Welcome to Money Mondays! April is widely recognized by the financial industry and various consumer protection groups as National Financial Literacy Month, and in honor of it we’ll kick off each week with posts about a variety of hot topics in personal finance as well as resources to help reporters tackle them.
Some financial matters span every age range, while others tend to affect people in specific life stages. We’ll follow that theme and start the month off with some story ideas for finance as it relates to babies, children and teens.
Money is an issue even before birth; the U.S. Department of Agriculture recently published a new Expenditure on Children by Families report and projected that parents will spend an average of $241,080 to raise a child born in 2012. That’s a daunting figure and of course real-life spending varies wildly, but you might parse the averages in various categories (shelter, clothing, school, etc.) and get area budget experts, money-smart bloggers and other pros to offer tips for painlessly paring the tab.
A fun round-up of babysitting rates in various districts and neighborhoods might be a good tsk-tsk feature and a heads-up for teenage entrepreneurs; I’m talking casual parents-night-out or after-school sitting vs. day care and was shocked to hear parents recently saying they’re resigned to $50 in babysitting bills for an evening out. What are the variable rates depending on number and ages of the kids being watched, whether meal preparation or late-night stays are involved, etc? Maybe bartering with prospective sitters might be one way to economizing; trading tutoring or term-paper editing, or cooking or the use of a gadget, in exchange for date-night child care.
Many parents these days know the importance of reading to infants, what how about developing a child’s money sense?
Sometimes frivolous-seeming features can underscore why so many adults grow up to be challenged in financial matters. I once roamed a big chain toy store looking for games and toys that taught kids about money. No dice; a tiny vending machine took money to dispense fake food, dress-up purses held baby cells phones to ingrain personal connectivity but with no mention of the monthly tab, and fashion dolls had glamorous occupations like “shopper” and cruise-ship passenger; none were accountants, financial planners or budget manager. Instructional videos, flash cards and “educational” toys weren’t much better. Though a recent search did turn up a “Trip to the Credit Union” coloring book, which is a start.

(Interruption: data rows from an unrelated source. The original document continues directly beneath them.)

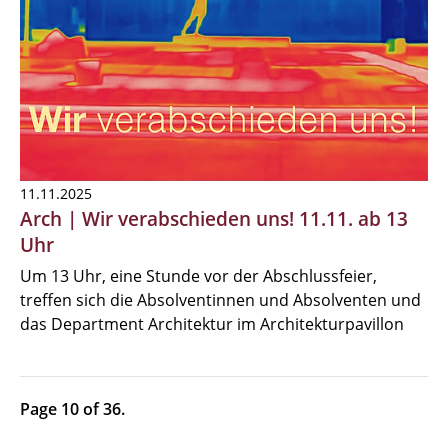
11.11.2025
Arch | Wir verabschieden uns! 11.11. ab 13
Uhr
Um 13 Uhr, eine Stunde vor der Abschlussfeier,
treffen sich die Absolventinnen und Absolventen und
das Department Architektur im Architekturpavillon
Page 10 of 36.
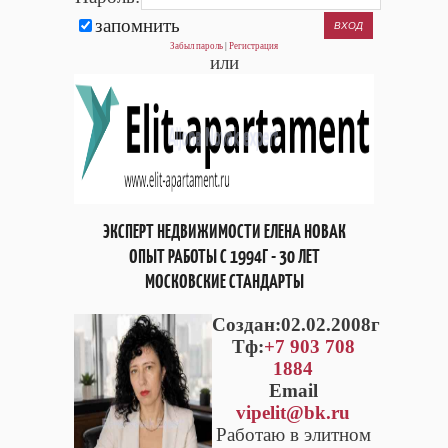
запомнить
Забыл пароль
|
Регистрация
или
ЭКСПЕРТ НЕДВИЖИМОСТИ ЕЛЕНА НОВАК
ОПЫТ РАБОТЫ С 1994Г - 30 ЛЕТ
МОСКОВСКИЕ СТАНДАРТЫ
Cоздан:02.02.2008г
Тф:
+7 903 708
1884
Email
vipelit@bk.ru
Работаю в элитном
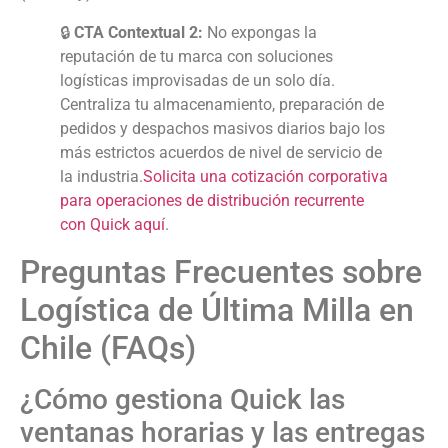
🔒
CTA Contextual 2:
No expongas la
reputación de tu marca con soluciones
logísticas improvisadas de un solo día.
Centraliza tu almacenamiento, preparación de
pedidos y despachos masivos diarios bajo los
más estrictos acuerdos de nivel de servicio de
la industria.
Solicita una cotización corporativa
para operaciones de distribución recurrente
con Quick aquí
.
Preguntas Frecuentes sobre
Logística de Última Milla en
Chile (FAQs)
¿Cómo gestiona Quick las
ventanas horarias y las entregas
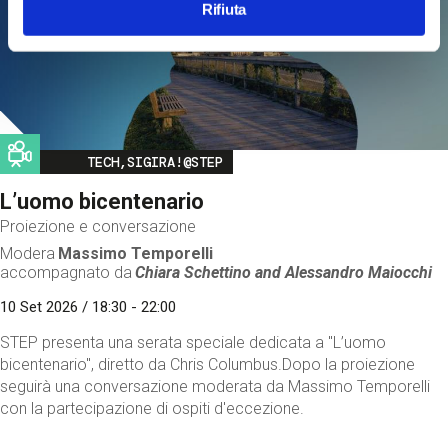
Rifiuta
Image
TECH,SIGIRA!@STEP
L’uomo bicentenario
Proiezione e conversazione
Modera
Massimo Temporelli
accompagnato da
Chiara Schettino and
Alessandro Maiocchi
10 Set 2026 / 18:30 - 22:00
STEP presenta una serata speciale dedicata a "L’uomo
bicentenario", diretto da Chris Columbus.Dopo la proiezione
seguirà una conversazione moderata da Massimo Temporelli
con la partecipazione di ospiti d'eccezione.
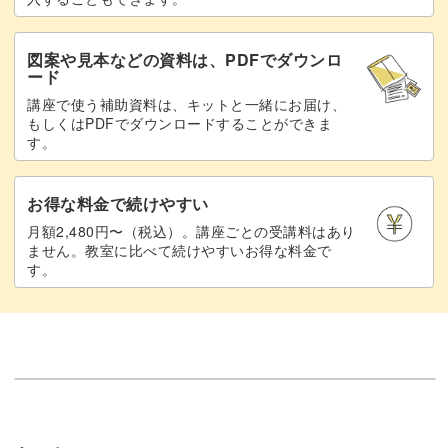
図案や見本などの資料は、PDFでダウンロ
ード
講座で使う補助資料は、キットと一緒にお届け、
もしくはPDFでダウンロードすることができま
す。
お得な料金で続けやすい
月額2,480円〜（税込）。講座ごとの受講料はあり
ません。教室に比べて続けやすいお得な料金で
す。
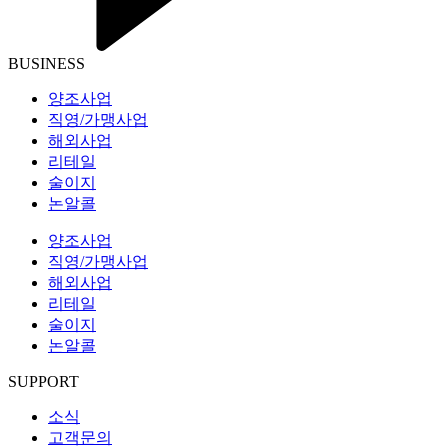
BUSINESS
양조사업
직영/가맹사업
해외사업
리테일
술이지
논알콜
양조사업
직영/가맹사업
해외사업
리테일
술이지
논알콜
SUPPORT
소식
고객문의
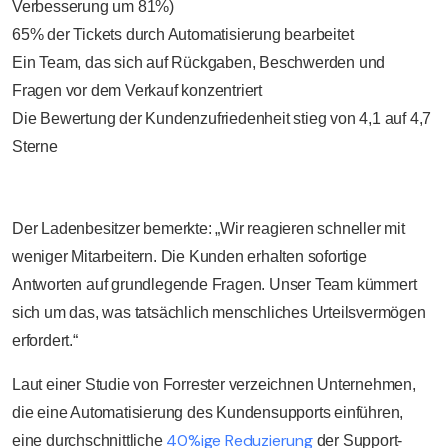
Verbesserung um 81%)
65% der Tickets durch Automatisierung bearbeitet
Ein Team, das sich auf Rückgaben, Beschwerden und
Fragen vor dem Verkauf konzentriert
Die Bewertung der Kundenzufriedenheit stieg von 4,1 auf 4,7
Sterne
Der Ladenbesitzer bemerkte: „Wir reagieren schneller mit
weniger Mitarbeitern. Die Kunden erhalten sofortige
Antworten auf grundlegende Fragen. Unser Team kümmert
sich um das, was tatsächlich menschliches Urteilsvermögen
erfordert.“
Laut einer Studie von Forrester verzeichnen Unternehmen,
die eine Automatisierung des Kundensupports einführen,
40%ige Reduzierung
eine durchschnittliche
der Support-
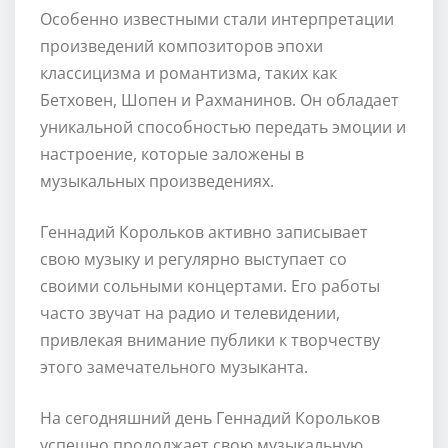
Особенно известными стали интерпретации
произведений композиторов эпохи
классицизма и романтизма, таких как
Бетховен, Шопен и Рахманинов. Он обладает
уникальной способностью передать эмоции и
настроение, которые заложены в
музыкальных произведениях.
Геннадий Корольков активно записывает
свою музыку и регулярно выступает со
своими сольными концертами. Его работы
часто звучат на радио и телевидении,
привлекая внимание публики к творчеству
этого замечательного музыканта.
На сегодняшний день Геннадий Корольков
успешно продолжает свою музыкальную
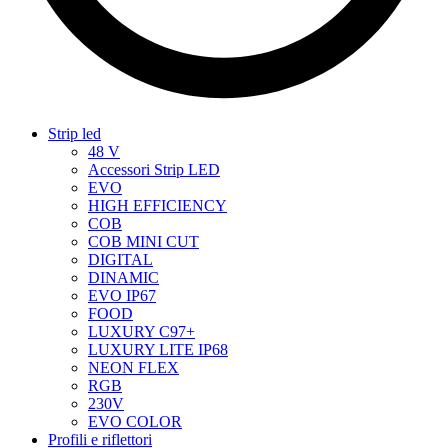
Strip led
48 V
Accessori Strip LED
EVO
HIGH EFFICIENCY
COB
COB MINI CUT
DIGITAL
DINAMIC
EVO IP67
FOOD
LUXURY C97+
LUXURY LITE IP68
NEON FLEX
RGB
230V
EVO COLOR
Profili e riflettori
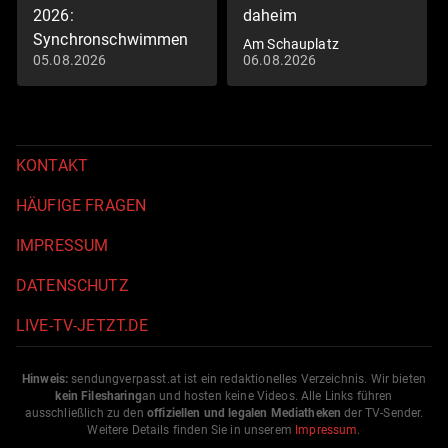
2026:
daheim
Synchronschwimmen
Am Schauplatz
05.08.2026
06.08.2026
Akrobatik, Highlights
Schwimm-EM 2026
KONTAKT
HÄUFIGE FRAGEN
IMPRESSUM
DATENSCHUTZ
LIVE-TV-JETZT.DE
Hinweis:
sendungverpasst.
at
ist ein redaktionelles Verzeichnis. Wir bieten
kein Filesharing
an und hosten keine Videos. Alle Links führen
ausschließlich zu den
offiziellen und legalen Mediatheken
der TV-Sender.
Weitere Details finden Sie in unserem
Impressum
.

Not to sound like the Grinch, but since financial stumbles can affect a person’s choices in education, career, lifestyle and even relationships you might want to talk with educators about what’s lacking in personal finance messages for kids and teens, and try to find some programs in your area that fill the need. The Jump$tart Coalition can put you in touch with member agencies in your state, and here’s an enlightening map of state financial education requirements; you will see that many states have none. Ask legislators and education department officials about the gap.
Tips for making allowances a learning tool, early investing opportunities (yes, kids under age 18 can open a traditional or Roth IRA), gadgets and apps that teach children about money skills, all are components of useful stories that help families fill educational gaps.
The National Credit Union Foundation sponsors Biz Kid$, a TV show that teaches young people about entrepreneurship and basics like credit, spending and the stock market; check with your local credit union about other outreach to teens and children.
Teen earning, spending and saving are interesting topics, especially in recent years when the percentage of employed teenagers has plummeted; according to the latest Bureau of Labor Statistics Employment Situation report, the participation rate in the workforce of those age 16-19 is only about 32 percent. The Las Vegas Sun says youths encountering a bleak jobs market “might be permanently scarred” with reduced earning power following them for a lifetime. What jobs fairs, workshops and other opportunities are out there for teens?
And are they working for pocket money or to contribute to household necessities? What tips do financial planners have for youth; this is a good time to illustrate the wonder of compound interest for those in a position to put by a few dollars. College choices loom too; have a planner outline the lifelong consequences of, say, doing the first two years of undergrad on a pay-as-you-go basis at the local community college vs. the four-year schools teens in your area favor.